C’est dans le contexte de cette époque, entre 1911 et 1940, que Burroughs écrivit ses Tarzan. Les idées eugéniques gagnaient en force aux États-Unis avec une connotation d’objectivité scientifique. Beaucoup avaient foi dans le déterminisme biologique jusqu’à le considérer comme un instrument important du progrès social et de sa réforme, dans le sens de l’ordre, qu’ils n’hésitaient pas à associer à la morale des vainqueurs. Il faudrait citer aussi ce personnage peu recommandable qu’est Joseph Arthur de Gobineau (1816-1882), l’auteur de l’Essai sur les inégalités des races humaines de 1855. Il avait accusé Darwin de l’avoir pillé, mais ce dernier n’a jamais reconnu comme source d’inspiration que les travaux de Malthus. Il est vrai que ces deux philosophes sociaux, Darwin, grand bourgeois anglais et Gobineau, de noble lignée , avaient de la société une vision extrêmement proche ; vision que Burroughs aussi partageait. Son éducation faite dans les valeurs strictement victoriennes d’un père tatillon sur l’ordre et la ponctualité dans sa maisonnée ne peut pas l’avoir laissé insensible à ces vues scientifiques et joua certainement dans l’invention de certains de ses personnages notamment celui de Lord Greystoke, géniteur de Tarzan.
Cette morale « si naturelle » de supériorité, l’éloge de la force, du chef, la création de la raciologie et des échelles raciales alors considérées comme une catégorie scientifique, firent des adeptes dans le monde entier, dont Burroughs . John Taliaferro[4], son biographe, montre que l’intérêt de Burroughs pour l’eugénisme continua de grandir, même quand il devint l’objet de controverse sérieuse dans la communauté scientifique. Son attachement à ce topique était tel que ERB prit position dans une colonne du Los Angeles Examiner contre cette nouvelle « morale imbécile… » et qu’il écrivit un essai, jamais publié, intitulé I See a New Race ou il livrait « sa propre solution finale au problème du monde ».
Ce qu’on a appelé le « social-darwinisme » au début du xxe siècle, qui est l’application aux rapports humains d’un schéma discerné par Darwin dans l’analyse des traits morphologiques du vivant, va jouer un rôle déterminant, en effet, dans le monde intellectuel de la période hégémonique de l’Occident. La liaison profonde entre le courant social-darwiniste du début du xxe siècle et les présupposés idéologiques du nazisme a été largement montrée et est aujourd’hui une évidence. Moins bien perçu (et connu) est la sociobiologie contemporaine qui introduit ouvertement l’homme dans la problématique de la force, de l’agression et de la survie, une idéologie qui revient et qui séduit tant le discours libéral…
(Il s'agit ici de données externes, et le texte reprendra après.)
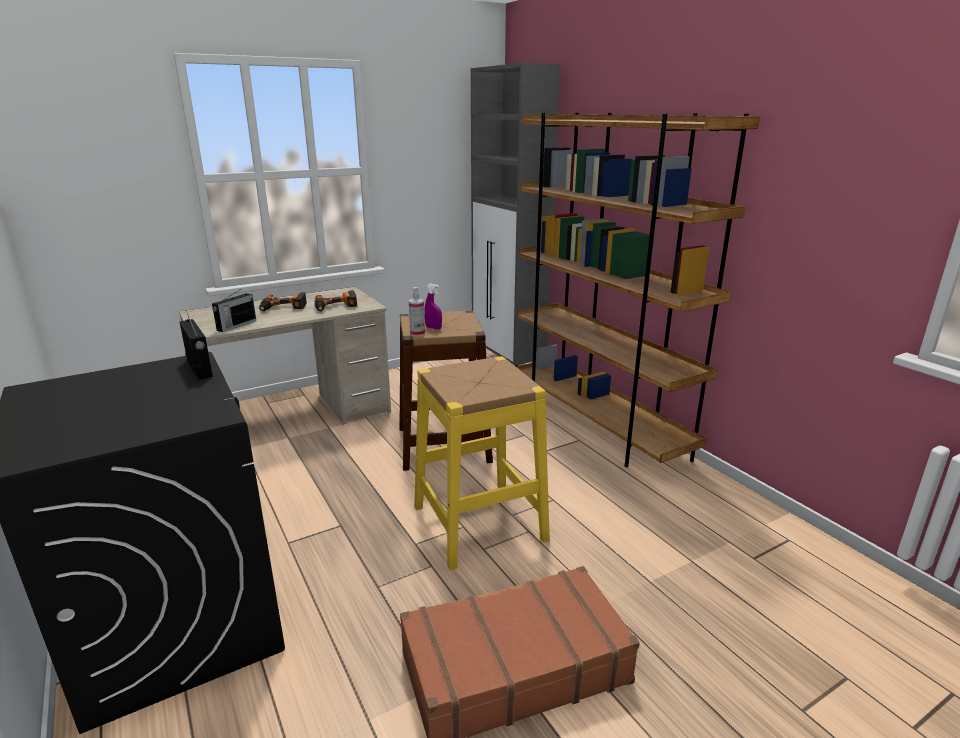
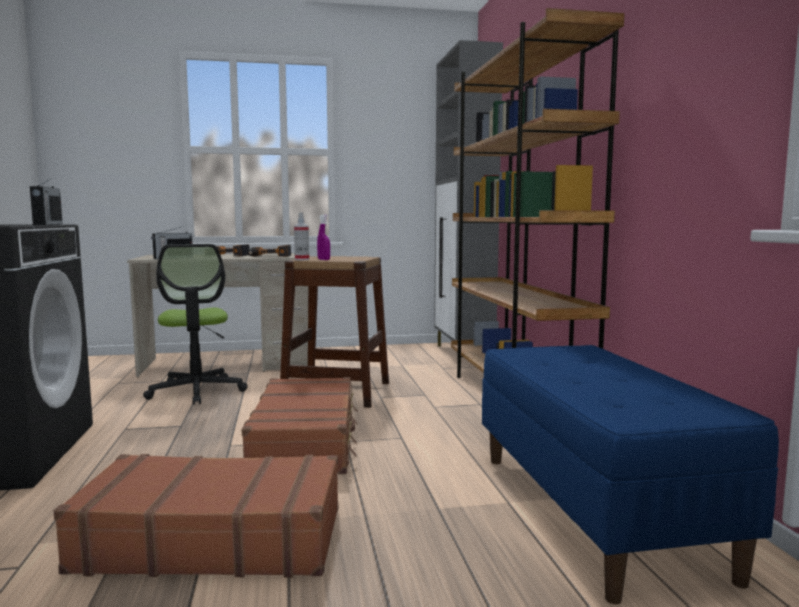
camera: 20 degrees right, 15 degrees down
yellow stool [414,356,550,570] -> brown suitcase [242,377,358,474]
none -> office chair [143,244,248,405]
none -> blue bench [482,345,779,604]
On ne peut nier que les Tarzan participèrent très largement à diffuser cette idéologie raciste et à renforcer les stéréotypes. On écrivit même que Tarzan permis à l’Amérique de « réassurer la suprématie de l’homme blanc sur SES femmes et sur SES Noirs ». Au racisme qu’il servit si bien, on lui reproche en plus le sexisme, l’aventurisme et l’ultra-individualisme ; toutes vertus que supporte et entretient la mégamachine médiatique qui s’est mise en place dès sa conception. Ce « héros anglo-mâle » joua toujours sur la dimension négative des sociétés non-blanches où « les Noirs sont de façon générale superstitieux, les Arabes, rapaces et les femmes à soumettre".